## Task objective
Transcribe every line of text in the records below, keeping each line unchanged and in its original order. Leave the pictures out of your answer.

## Records from a dataset
§ §

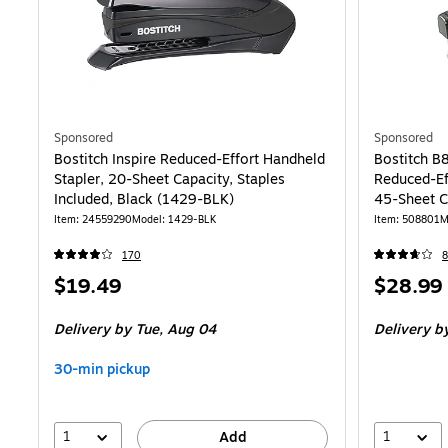
Sponsored
Sponsored
Bostitch Inspire Reduced-Effort Handheld
Bostitch B
Stapler, 20-Sheet Capacity, Staples
Reduced-Eff
Included, Black (1429-BLK)
45-Sheet C
Item
:
24559290
Model
:
1429-BLK
Item
:
508801
M
170
8
Price
Price
$19.49
$28.99
is
is
Delivery
by Tue,
Aug 04
Delivery
b
30-min pickup
1
1
Add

§ §

## Result of the task
Sponsored
Sponsored
Bostitch Inspire Reduced-Effort Handheld
Bostitch B
Stapler, 20-Sheet Capacity, Staples
Reduced-Eff
Included, Black (1429-BLK)
45-Sheet C
Item
:
24559290
Model
:
1429-BLK
Item
:
508801
M
170
8
Price
Price
$19.49
$28.99
is
is
Delivery
by Tue,
Aug 04
Delivery
b
30-min pickup
1
1
Add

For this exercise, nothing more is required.